- O que fazer -
1. Resuma em forma de lista o parágrafo do trecho que começa com “Embora não o conheça pessoalmente”, mantendo os fatos principais.
2. Prossiga o trecho sobre a votação das Medidas Provisórias 665 e 664 a partir da última frase dele.

::: Trecho do texto :::

Dos 64 deputados federais do PT, 54 votaram “sim” à MP 665 e 664, 9 não votaram (se ausentaram: espero que tenha sido por uma razão válida e não por covardia, como costuma acontecer nesses casos) e um votou “não” à MP 665 e 664. As Medidas seguem agora para votação no Senado.
Vejam a lista completa dos parlamentares do PT (e também dos outros partidos) que votaram contra os trabalhadores e trabalhadoras, aqui.
Eleitores e eleitoras, gravem bem o nome deles e delas. Esses parlamentares - mesmo que se digam do PT - devem ser banidos para sempre da vida pública.
Embora não o conheça pessoalmente, parabenizo o deputado federal do PT, Weliton Prado (MG), o único que teve a coragem - apesar de o partido ter oficializado o “fechamento da questão” - de praticar a “objeção de consciência”, votando “não” às Medidas Provisórias 665 e 664. Deputado, conte com o nosso apoio e a nossa solidariedade. É de parlamentares como o senhor que o Brasil precisa.
Outra prática política repugnante e nojenta é a prática oportunista, corrupta, desumana e antiética do “toma lá dá cá” da grande maioria dos governantes e políticos, como se fosse a coisa mais normal do mundo.
“O governo e sua base aliada lançaram mão de fisiologismo explícito para aprovar a primeira das duas Medidas Provisórias (MPs) do ajuste fiscal. Enquanto o Palácio do Planalto fez negociação aberta de nomeações para o segundo e terceiro escalões, já tendo encaminhado 70 cargos para a Casa Civil, os parlamentares cobraram abertamente a fatura da votação, inclusive ameaçando derrotar o governo na próxima semana (na votação da MP 664, dia 13) caso o palácio não publique as nomeações no Diário Oficial. Uma longa lista de indicados políticos aguarda liberação do ministro da Casa Civil, Aloizio Mercadante, que recebeu nesta quinta-feira, assim como outros articuladores do governo, como o vice-presidente Michel Temer e o ministro Eliseu Padilha (Aviação Civil), diversos parlamentares para que fossem sacramentadas as nomeações. Entre os cargos almejados, estão aqueles que lidam com volume significativo de recursos ou que têm influência política local, como as agências de desenvolvimento regionais, as ligadas a Transportes e Saúde, além de diretorias em bancos e representações federais, como delegacias do Ministério da Agricultura”.

::: Dados extraídos :::

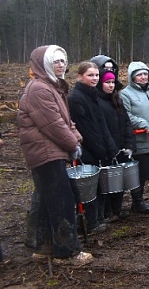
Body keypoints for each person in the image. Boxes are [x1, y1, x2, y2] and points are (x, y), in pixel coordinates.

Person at [19, 46, 92, 265]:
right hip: (45, 153)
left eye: (63, 60)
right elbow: (53, 124)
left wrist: (76, 137)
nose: (61, 65)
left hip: (50, 151)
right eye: (55, 61)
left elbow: (66, 120)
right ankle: (66, 251)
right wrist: (72, 143)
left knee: (46, 200)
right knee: (62, 199)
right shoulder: (39, 89)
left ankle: (45, 246)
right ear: (43, 65)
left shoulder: (52, 87)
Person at [68, 61, 119, 233]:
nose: (94, 78)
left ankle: (99, 217)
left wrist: (110, 147)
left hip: (101, 148)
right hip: (87, 150)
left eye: (96, 75)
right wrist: (100, 149)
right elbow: (86, 128)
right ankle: (91, 222)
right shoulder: (76, 98)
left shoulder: (93, 95)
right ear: (80, 76)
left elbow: (102, 124)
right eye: (90, 75)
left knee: (101, 185)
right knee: (89, 188)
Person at [120, 62, 149, 213]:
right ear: (132, 77)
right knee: (139, 172)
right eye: (139, 74)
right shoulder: (125, 94)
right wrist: (142, 123)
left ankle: (142, 199)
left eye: (145, 74)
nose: (143, 77)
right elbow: (126, 115)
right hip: (140, 139)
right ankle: (137, 201)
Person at [96, 70, 135, 222]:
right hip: (107, 148)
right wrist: (110, 148)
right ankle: (107, 212)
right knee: (106, 182)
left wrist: (129, 144)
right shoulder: (97, 102)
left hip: (121, 145)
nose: (111, 85)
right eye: (107, 82)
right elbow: (101, 127)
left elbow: (126, 122)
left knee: (119, 180)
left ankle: (117, 209)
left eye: (112, 82)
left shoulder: (117, 100)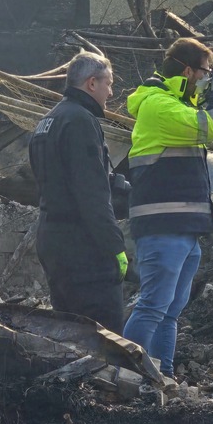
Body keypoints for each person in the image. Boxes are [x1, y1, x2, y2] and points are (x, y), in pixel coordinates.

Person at [122, 38, 213, 378]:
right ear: (187, 70)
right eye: (204, 72)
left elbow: (196, 119)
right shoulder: (158, 106)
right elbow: (208, 126)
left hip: (183, 228)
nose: (206, 78)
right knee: (153, 307)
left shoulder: (174, 105)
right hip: (163, 228)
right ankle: (127, 376)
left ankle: (163, 378)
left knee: (169, 312)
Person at [28, 51, 128, 333]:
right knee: (103, 336)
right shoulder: (81, 121)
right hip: (83, 246)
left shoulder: (45, 122)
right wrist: (114, 246)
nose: (111, 92)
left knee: (70, 333)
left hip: (52, 240)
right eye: (108, 84)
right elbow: (91, 194)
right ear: (91, 83)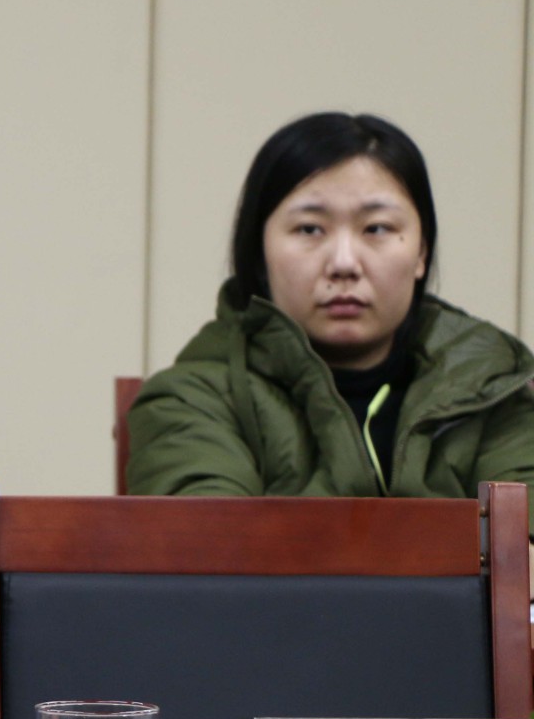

:::

- Resultados esperados -
1.
- Parabeniza o deputado federal Weliton Prado (PT-MG), mesmo sem conhecê-lo pessoalmente.
- Ele foi o único do PT a praticar a “objeção de consciência”, votando “não” às Medidas Provisórias 665 e 664.
- Votou assim apesar de o partido ter oficializado o “fechamento da questão”.
- Oferece a ele apoio e solidariedade.
- Afirma que o Brasil precisa de parlamentares como ele.

2.
Infelizmente, o “bem comum” ou o “bem-viver” de todos e de todas, principalmente dos mais pobres - que é o objetivo da política - passa muito longe das preocupações interesseiras e egocêntricas dos nossos governantes e parlamentares.
Por fim, a respeito do ajuste fiscal, o ministro da Casa Civil, Aloizio Mercadante - com a maior cara de pau - afirma que as limitações à concessão dos programas servem para “corrigir excessos e evitar distorções”. É muita desfaçatez, senhor ministro, falar de “excessos” e “distorções” nos direitos dos trabalhadores e trabalhadoras. Eles são tão poucos e conquistados a duras penas em lutas que custaram, muitas vezes, a vida dos próprios trabalhadores.
Por que o governo não corrige “excessos” e evita “distorções” em relação aos ricos? Por que são os trabalhadores que devem pagar o preço do ajuste fiscal, mudando (ou reduzindo) direitos adquiridos?
Por que o governo não mexe no dinheiro dos ricos, “nem que a vaca tussa”? Por que não cobra das grandes empresas que sonegam o fisco?
Por que não taxa as grandes fortunas (incluindo as heranças)? Por que não cobra os lucros obtidos pelos bancos acima de um determinado teto preestabelecido? (Leia  o artigo: “Ajuste fiscal que reduz direitos dos trabalhadores? ‘Nem que a vaca tussa!’”).
Por que o governo é tão submisso e subserviente aos interesses financeiros dos poderosos? Quem é que realmente governa no país? Políticos e governantes meditem sobre essas questões! Não sejam covardes e mesquinhos!
Um outro Brasil é possível! Trabalhadores e trabalhadoras, lutemos por ele!